# Help needed finding a glue to bond wood to PVC



## jcaulley74 (Jan 19, 2010)

Hello all,

I am putting together a project that was originally designed to be all PVC. During testing, the load bearing part of the PVC failed so now I am trying to replace the load bearing point with wood to make it stronger and less susceptible to cold weather. I will try to explain how the joint is constructed.

The piece that is being replaced was originally a 1/2" PVC pipe. I am now going to use a 7/8" Oak round dowell. One end of the dowell will be inserted into a standard 1/2" PVC slip fitting and must be bonded to this fitting. The other end is inserted into a 7/8" hole drilled into the side wall of a 1" pipe. The hole does not go all the way through the 1" pipe. The end of the dowell will rest against the opposite interior inner wall of the 1" pipe. When in use, the wooden dowell will be in a horizontal position supported to a fixture from the side with the slip fitting. The 1" pipe will be hanging from the dowell with 12' of length below it. There is probably 20-30 lbs of weight that will be supported by the dowell. 

So then the question, what kind of glue would be the best to use in this situation?

Thanks in advance.

Jared


----------



## BHOFM (Oct 14, 2008)

Epoxy and both surfaces need to be very rough. And clean, clean
clean. Use acetone to clean the oak. 
If possible a mechanical fastener as well, roll pin?

I have a boat stand that failed and I put the dowel inside the
PVC with epoxy.


----------



## woodnthings (Jan 24, 2009)

*Dimension clarification*

....... When in use, the wooden dowell will be in a horizontal position supported to a fixture from the side with the slip fitting. The 1" pipe will be hanging from the dowell with* 12' of length* below it. There is probably 20-30 lbs of weight that will be supported by the dowell. ....

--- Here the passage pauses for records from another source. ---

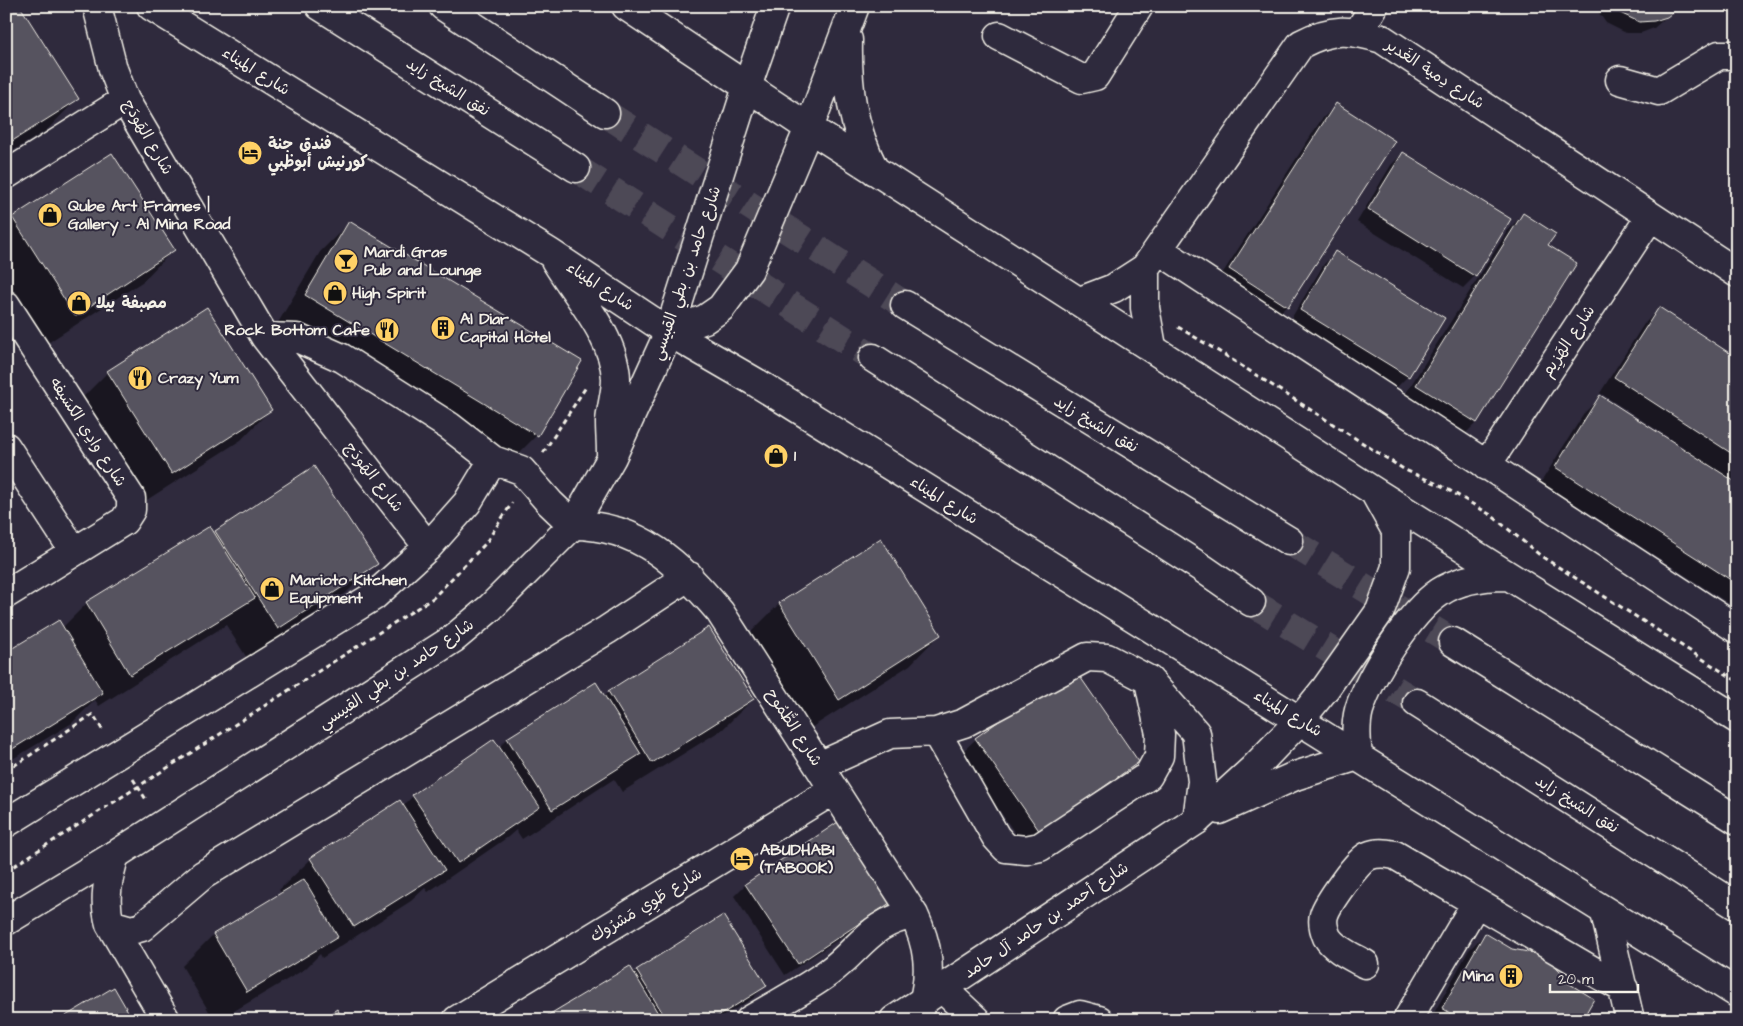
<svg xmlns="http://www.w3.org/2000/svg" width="1743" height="1026" viewBox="0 0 1743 1026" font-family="'Architects Daughter','Playpen Sans Arabic',sans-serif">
	<rect width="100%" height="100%" fill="#2f2a3d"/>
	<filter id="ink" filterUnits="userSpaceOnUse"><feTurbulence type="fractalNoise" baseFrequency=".02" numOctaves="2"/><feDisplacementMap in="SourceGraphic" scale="10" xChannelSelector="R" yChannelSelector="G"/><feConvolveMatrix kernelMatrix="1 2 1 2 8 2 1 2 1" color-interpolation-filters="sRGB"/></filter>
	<g filter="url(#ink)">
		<path fill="#0007" d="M6,6L77,99L46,131L6,155Z
			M1594,6H1679L1654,28L1641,33H1626L1606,23Z
			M1337,104L1287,306L1271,321L1215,285L1321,120Z
			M1403,153L1475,276L1463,288L1357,222L1391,165Z
			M112,154L173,250L142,282L43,346L6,289V224Z
			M1523,214L1546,245L1476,423L1461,438L1401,401L1508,230Z
			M350,222L537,435L507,465L276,326L320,252Z
			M1336,252L1408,376L1396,388L1289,322L1324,264Z
			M207,309L270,410L241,440L142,503L78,402L108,372Z
			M1659,309L1737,359V609L1541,482L1585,412L1601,397L1682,449L1683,447L1600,393L1644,324Z
			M314,467L376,563L346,593L247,658L226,625L99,706L95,700L72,723L6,763V654L62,628L87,603L214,534Z
			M880,540L939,635L910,665L809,729L749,634L779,604Z
			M595,684L604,697L609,692L753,699L723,729L622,792L614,779L522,839L516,830L508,837L428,892L425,888L411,901L322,958L320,954L305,969L219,1020H214L182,966L213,935L282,894L279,890L311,859L403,806L413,796L498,748L507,739Z
			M976,739L1138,762L1122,777L1024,846L960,754Z
			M746,884L895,898L883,910L785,975L734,896Z
			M1485,934L1581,1020H1430L1469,950Z
			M637,971L765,986L753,998L717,1020H542Z"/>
		<path fill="#56525f" stroke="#f4f1e8" d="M6,6H20L79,99L6,145Z
			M1613,6H1681L1667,17L1654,21L1639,22L1618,12Z
			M1336,103L1395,141L1288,307L1229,269Z
			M1403,152L1511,219L1476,277L1368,209Z
			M112,153L175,250L75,316L12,217Z
			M1523,213L1556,234L1548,245L1577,263L1477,423L1416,385Z
			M349,221L582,361L538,436L305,295Z
			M1335,251L1445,318L1409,377L1300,310Z
			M207,307L272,410L172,474L107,371Z
			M1659,307L1737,358V457L1614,377Z
			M1600,395L1737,483V584L1555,467Z
			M314,466L378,564L278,629L215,531Z
			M210,526L255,598L130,675L86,602Z
			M881,538L941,635L839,700L779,603Z
			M59,620L103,693L6,753V652Z
			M709,627L754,699L652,763L608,691Z
			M1074,668L1139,762L1040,832L975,738Z
			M596,682L641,754L552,810L507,738Z
			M494,739L540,807L458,863L412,795Z
			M400,800L445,870L354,927L310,858Z
			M844,818L896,899L798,964L745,884Z
			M304,879L338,937L247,992L213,934Z
			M723,915L767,986L712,1020H667L636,970Z
			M1485,933L1512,949L1545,955L1560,971L1565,981L1594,999L1582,1020H1461L1442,1008Z
			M630,966L662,1020H540Z
			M114,987L133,1020H59Z
			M337,1009L344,1020H321Z"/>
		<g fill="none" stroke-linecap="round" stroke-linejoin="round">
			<path stroke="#4d4857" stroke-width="28" stroke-dasharray="28 14" stroke-linecap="butt" d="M605,113L905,305
				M576,168L873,358
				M1289,541L1453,642
				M1251,602L1417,703"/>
			<defs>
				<path id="minor" d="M1359,31L1374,6
					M999,36L1082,79L1095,76L1139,6
					M1620,80L1659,91L1719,55H1737
					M6,175L125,100
					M1159,250L1737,629
					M1145,268V308L1152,347
					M1080,301L1114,288L1145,268L1301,44C1331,28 1351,29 1382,39L1737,273
					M6,305L131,498V510L124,521L6,594
					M265,337L297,338L342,358L449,426L493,460L467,503L428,547
					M6,447L74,551
					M493,460L521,470L550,503L573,525C640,525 679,564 720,612L914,915C928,945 932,970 923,1003
					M1486,466L1650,217
					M936,732L996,837L1006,848L1026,850L1040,847L1148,776L1159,756L1160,734L1149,681
					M819,766L890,734L936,732L964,723L1087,657L1107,658L1149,680L1196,733L1202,781L1197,820
					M6,823L374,596L428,547L265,337L125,100L113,69L97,6
					M115,855C108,878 103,900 110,924L166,1020
					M1605,913L1630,1020
					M110,924L131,930L142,927L203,875L607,630L689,576
					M1365,964C1353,957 1335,950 1327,937C1324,930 1322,922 1324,915C1327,904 1358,860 1368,856C1377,852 1385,853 1395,855L1624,989
					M943,989L976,1020
					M457,1020L834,790
					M750,1020C776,1004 805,990 829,972C860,949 872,920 914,915
					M1067,1020L1080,1015L1099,1020
					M1407,1020L1476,903"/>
				<path id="major" d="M151,6L550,253L669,332L757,383L1737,993
					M626,6L809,128L1375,492L1737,719
					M848,40C847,89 852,126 875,171
					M555,260C576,295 615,337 616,379C616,393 611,408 610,422C610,432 611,442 611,453
					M669,332L705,319L721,308L749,270L809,128L855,6
					M1219,810L1295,776L1358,756C1356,740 1355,725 1359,710C1370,675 1410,612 1440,592C1460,579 1483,576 1506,576
					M6,921L115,855L453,639L490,608L573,525L612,457L669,332L747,87L775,6
					M894,1020L1197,820L1254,768L1300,720L1325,689L1380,611L1396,567V531L1376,495"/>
				<path id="highway" d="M320,6L576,168
					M443,6L605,113
					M905,305L1289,541
					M873,358L1202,568L1251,602
					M1453,642L1737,820
					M1417,703L1737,906"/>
			</defs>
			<use href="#minor" stroke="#f4f1e8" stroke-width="31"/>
			<use href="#major" stroke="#f4f1e8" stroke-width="31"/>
			<use href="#highway" stroke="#f4f1e8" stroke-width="31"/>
			<path stroke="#f4f1e8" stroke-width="3" stroke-dasharray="5 4" stroke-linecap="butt" d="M1178,327L1223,354L1405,470L1442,486L1491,515L1541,556L1737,681
				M543,453L586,387
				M6,771L93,714L103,731
				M133,779L147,801
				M6,871L433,598L485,544L512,503"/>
			<use href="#minor" stroke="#2f2a3d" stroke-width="28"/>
			<use href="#major" stroke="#2f2a3d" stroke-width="28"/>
			<use href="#highway" stroke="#2f2a3d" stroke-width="28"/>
		</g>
	</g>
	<defs>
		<symbol id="hotel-disc" viewBox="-11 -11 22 22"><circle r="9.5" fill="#ffd166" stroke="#2f2a3d"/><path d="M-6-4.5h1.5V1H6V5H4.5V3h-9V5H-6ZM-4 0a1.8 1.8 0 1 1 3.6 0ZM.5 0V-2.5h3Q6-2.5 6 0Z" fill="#111"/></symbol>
		<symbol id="shop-disc" viewBox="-11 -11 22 22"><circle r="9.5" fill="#ffd166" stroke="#2f2a3d"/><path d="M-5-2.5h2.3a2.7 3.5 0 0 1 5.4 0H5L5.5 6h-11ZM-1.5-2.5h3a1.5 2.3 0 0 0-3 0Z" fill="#111"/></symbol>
		<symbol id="bar-disc" viewBox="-11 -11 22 22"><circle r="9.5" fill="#ffd166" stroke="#2f2a3d"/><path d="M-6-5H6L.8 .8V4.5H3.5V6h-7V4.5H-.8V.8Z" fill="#111"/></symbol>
		<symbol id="building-disc" viewBox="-11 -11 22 22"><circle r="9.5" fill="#ffd166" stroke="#2f2a3d"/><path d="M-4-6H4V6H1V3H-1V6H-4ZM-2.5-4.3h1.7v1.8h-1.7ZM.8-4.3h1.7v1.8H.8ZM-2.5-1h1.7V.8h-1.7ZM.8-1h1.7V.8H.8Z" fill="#111"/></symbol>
		<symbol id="restaurant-disc" viewBox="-11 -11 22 22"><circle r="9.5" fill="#ffd166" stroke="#2f2a3d"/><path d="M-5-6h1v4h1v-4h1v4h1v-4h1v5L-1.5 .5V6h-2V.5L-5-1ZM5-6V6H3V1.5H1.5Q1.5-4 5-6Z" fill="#111"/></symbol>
	</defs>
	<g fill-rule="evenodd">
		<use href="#hotel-disc" x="236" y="139" width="28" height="28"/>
		<use href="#shop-disc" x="36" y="201" width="28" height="28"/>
		<use href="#bar-disc" x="332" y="247" width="28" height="28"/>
		<use href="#shop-disc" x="321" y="279" width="28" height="28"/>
		<use href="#shop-disc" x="65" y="289" width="28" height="28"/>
		<use href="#building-disc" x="429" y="314" width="28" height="28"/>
		<use href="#restaurant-disc" x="373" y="316" width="28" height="28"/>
		<use href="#restaurant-disc" x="126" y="364" width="28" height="28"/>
		<use href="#shop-disc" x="762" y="442" width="28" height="28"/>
		<use href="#shop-disc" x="258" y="575" width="28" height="28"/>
		<use href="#hotel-disc" x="728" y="845" width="28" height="28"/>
		<use href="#building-disc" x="1497" y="962" width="28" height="28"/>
	</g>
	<g text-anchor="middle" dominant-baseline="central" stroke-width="4" stroke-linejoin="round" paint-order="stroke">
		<g font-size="16" fill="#f4f1e8" stroke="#2f2a3d">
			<text transform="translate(256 71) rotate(32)">شارع الميناء</text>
			<text transform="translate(1435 74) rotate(33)">شارع دِمية الغَدير</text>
			<text transform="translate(448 87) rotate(32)">نفق الشيخ زايد</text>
			<text transform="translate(148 137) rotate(60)">شارع الهَودَج</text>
			<text transform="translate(686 273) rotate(-71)">شارع حامد بن بطي القبيسي</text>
			<text transform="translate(600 286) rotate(33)">شارع الميناء</text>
			<text transform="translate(1568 341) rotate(-56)">شارع الهَزِيم</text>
			<text transform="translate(1096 424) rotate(31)">نفق الشيخ زايد</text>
			<text transform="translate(88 432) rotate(57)">شارع وادِي الكسَيفه</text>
			<text transform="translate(374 477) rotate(52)">شارع الهَودَج</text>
			<text transform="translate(944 500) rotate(32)">شارع الميناء</text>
			<text transform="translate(396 674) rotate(-34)">شارع حامد بن بطي القبيسي</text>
			<text transform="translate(1288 713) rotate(31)">شارع الميناء</text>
			<text transform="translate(794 727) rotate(57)">شارع الطُّمُوح</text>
			<text transform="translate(1577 804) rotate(32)">نفق الشيخ زايد</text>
			<text transform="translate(646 905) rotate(-31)">شارع طَوِي مَشرُوك</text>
			<text transform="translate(1046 920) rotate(-34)">شارع أحمد بن حامد آل حامد</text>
		</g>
		<g font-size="16" font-weight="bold" fill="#f4f1e8" stroke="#2f2a3d" text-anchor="start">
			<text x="268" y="144">فندق جنة<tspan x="268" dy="18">كورنيش أبوظبي</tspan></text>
			<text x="68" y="206">Qube Art Frames |<tspan x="68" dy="18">Gallery - Al Mina Road</tspan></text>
			<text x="364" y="252">Mardi Gras<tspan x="364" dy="18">Pub and Lounge</tspan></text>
			<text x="352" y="293">High Spirit</text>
			<text x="96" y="303">مصبفة بيلا</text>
			<text x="460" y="319">Al Diar<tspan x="460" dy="18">Capital Hotel</tspan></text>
			<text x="370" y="330" text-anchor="end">Rock Bottom Cafe</text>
			<text x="158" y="378">Crazy Yum</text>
			<text x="794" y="456">1</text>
			<text x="290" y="580">Marioto Kitchen<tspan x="290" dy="18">Equipment</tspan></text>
			<text x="760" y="850">ABUDHABI<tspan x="760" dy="18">(TABOOK)</tspan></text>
			<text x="1494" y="976" text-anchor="end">Mina</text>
		</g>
	</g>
	<rect width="1743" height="1026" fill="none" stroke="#2f2a3d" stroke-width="25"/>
	<rect x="12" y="12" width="1718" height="1001" fill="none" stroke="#f4f1e8" stroke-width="2" filter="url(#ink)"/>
	<path d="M1550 984v8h88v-8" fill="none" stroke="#f4f1e8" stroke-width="2.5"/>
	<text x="1558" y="984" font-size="15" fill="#f4f1e8" stroke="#2f2a3d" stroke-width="4" paint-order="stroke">20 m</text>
</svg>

Don't you mean *12"* length? 

I would drive wooden dowels into all the pipes myself. PCV is not very structural in shear or bending. All the forces occur at the joints, if I understand you explanation. PVC is strong in compression when loaded directly in shorter lengths. You can add some stiffness by plugging the PVC with wooden dowels. A diagram or photo will help with this. :thumbsup: bill


----------



## BHOFM (Oct 14, 2008)

woodnthings said:


> ....... When in use, the wooden dowell will be in a horizontal position supported to a fixture from the side with the slip fitting. The 1" pipe will be hanging from the dowell with* 12' of length* below it. There is probably 20-30 lbs of weight that will be supported by the dowell. ....
> 
> Don't you mean *12"* length?
> 
> I would drive wooden dowels into all the pipes myself. PCV is not very structural in shear or bending. All the forces occur at the joints, if I understand you explanation. PVC is strong in compression when loaded directly in shorter lengths. You can add some stiffness by plugging the PVC with wooden dowels. A diagram or photo will help with this. :thumbsup: bill


Great minds think alike!:laughing::laughing::laughing:

^^^^^^^^^^^^^^^^^^^^
^^^^^^^^^:boat:^^^^^^^^^
^^^^^^^^^^^^^^^^^^^^


----------



## jcaulley74 (Jan 19, 2010)

Here are some pictures of the device. I really meant "12 feet", as you should be able to see from the picture. In the close up, you should be able to see the smaller section of 1/2" pipe that is horizontal. That is the piece that failed.


----------



## Nate1778 (Mar 10, 2008)

I agree with others here, epoxy is the way to go. I have used it with PVC pipe to construct devices that accelerate Solanum tuberosum to very high velocities and the joints regularly go through momentarily 55-70psi without fail. Key is to rough up the PVC and then clean. 

If you have the capability it might be worth your time to make a wood donut to go into the larger pipe giving the dowel more to pivot on then the initial entry point.


----------